Modeling methods
Three methods were used for building models: boosted regression trees (BRT), generalized linear models of the binomial family (GLM) and maximum entropy (Maxent) (Hijmans & Graham, 2006; Elith, Leathwick, & Hastie, 2008; Franklin, 2010). Models used field survey presence and 200 randomly generated pseudoabsence background points (Franklin, 1995; Franklin, 2010; Elith, Kearney, & Phillips, 2010; Elith & Franklin, 2013; Phillips & Elith, 2013, Guillera-Arroita et al., 2015).

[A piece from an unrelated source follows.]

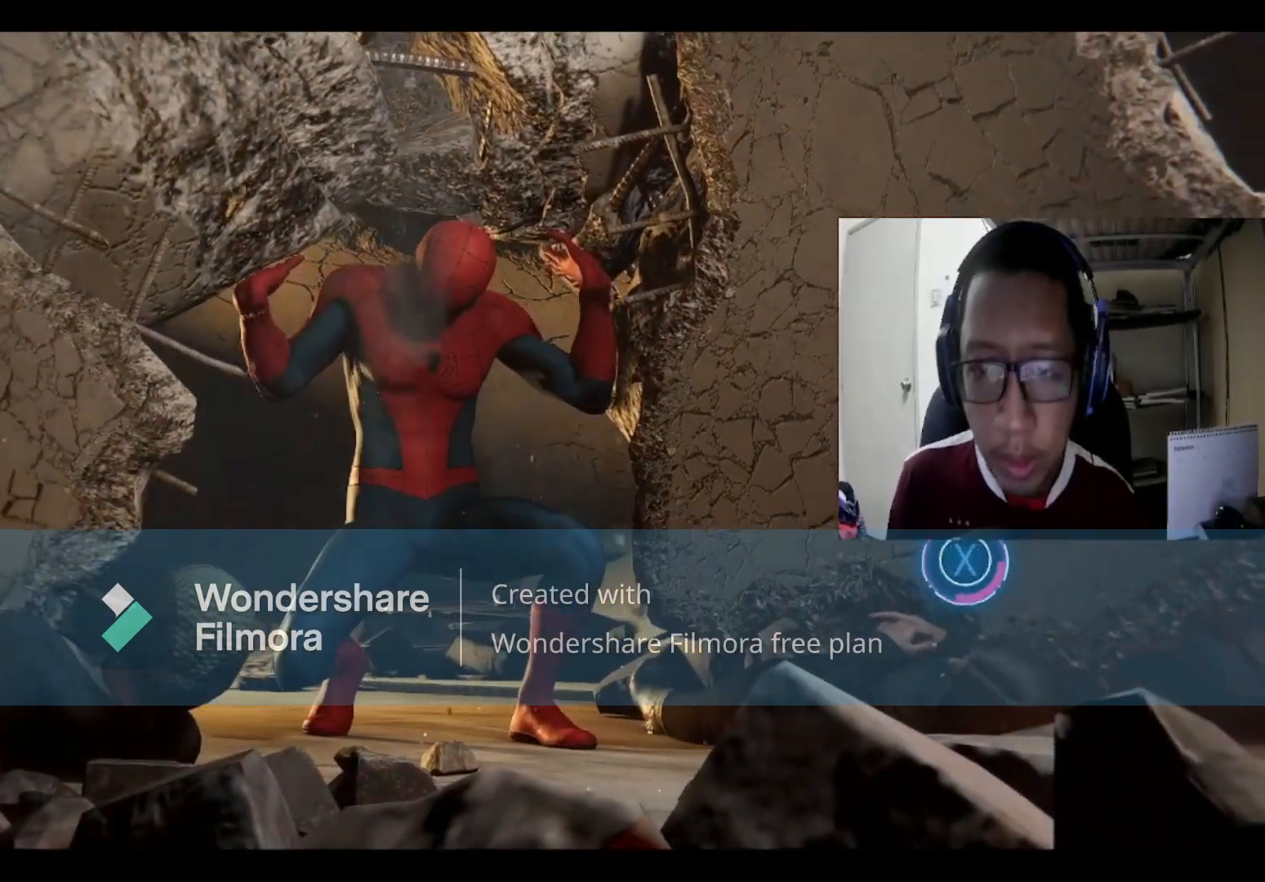
{"buttons": [], "left_stick": "center", "right_stick": "center", "events": [[134, "X", "up"], [234, "X", "down"], [301, "X", "up"], [367, "X", "down"], [501, "X", "up"]]}
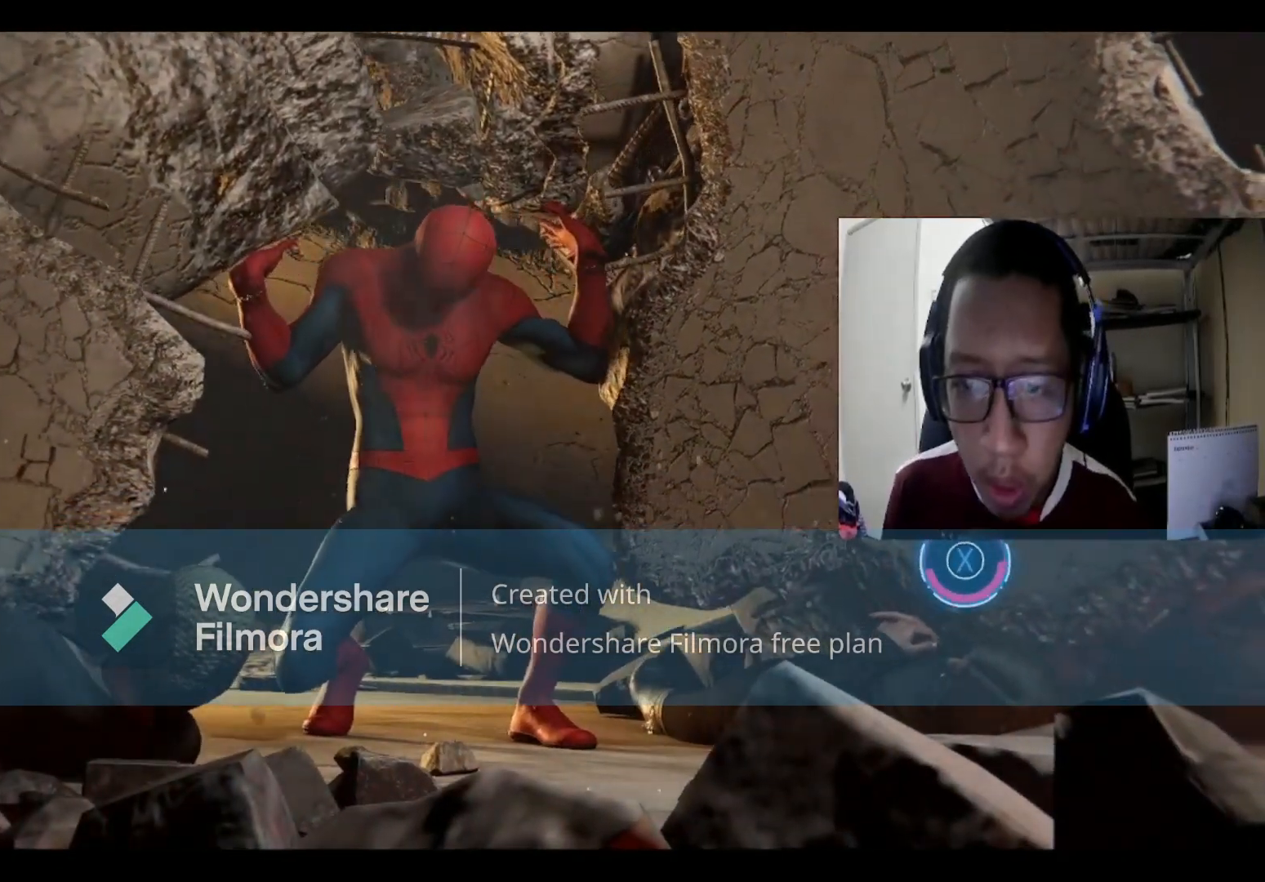
{"buttons": ["X"], "left_stick": "center", "right_stick": "center", "events": [[67, "X", "down"], [200, "X", "up"], [267, "X", "down"], [434, "X", "up"], [500, "X", "down"]]}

BRT is an iterative machine learning optimization method, in which the deviance residuals from a prior decision tree are used as the data for the next step (called “boosting”); the decision tree building process continues until residual deviance is no longer decreased by iterations (De’ath, 2007; Franklin, 2010). Decision trees, the underlying algorithm of BRT, also known as classification and regression trees, perform well with both continuous and categorical variables, and, unlike with GLM, for example, they are robust to a lack of independence among predictors (De’ath, 2007; Elith & Leathwick, 2009; Elith & Leathwick, 2017; Albuquerque et al., 2018).
GLM is a well known regression method that uses maximum likelihood as the measure of the contribution of a variable to a prediction of the “state” of a dependent variable, in this case the binary outcome of presence/absence (Nelder & Wedderburn, 1972; Guisan, Edwards, & Hastie, 2002).
Maximum entropy (Maxent) is a machine learning method that employs multinomial logistic regression to estimate the probability of the distribution of a species according to the “maximum entropy” of the distribution, i.e., the most uniform distribution of a species possible given the limits imposed by the predictor variables (Phillips, Anderson, & Schapire, 2006; Elith et al. 2011, Phillips, Anderson, Dudík, Schapire, & Blair, 2017).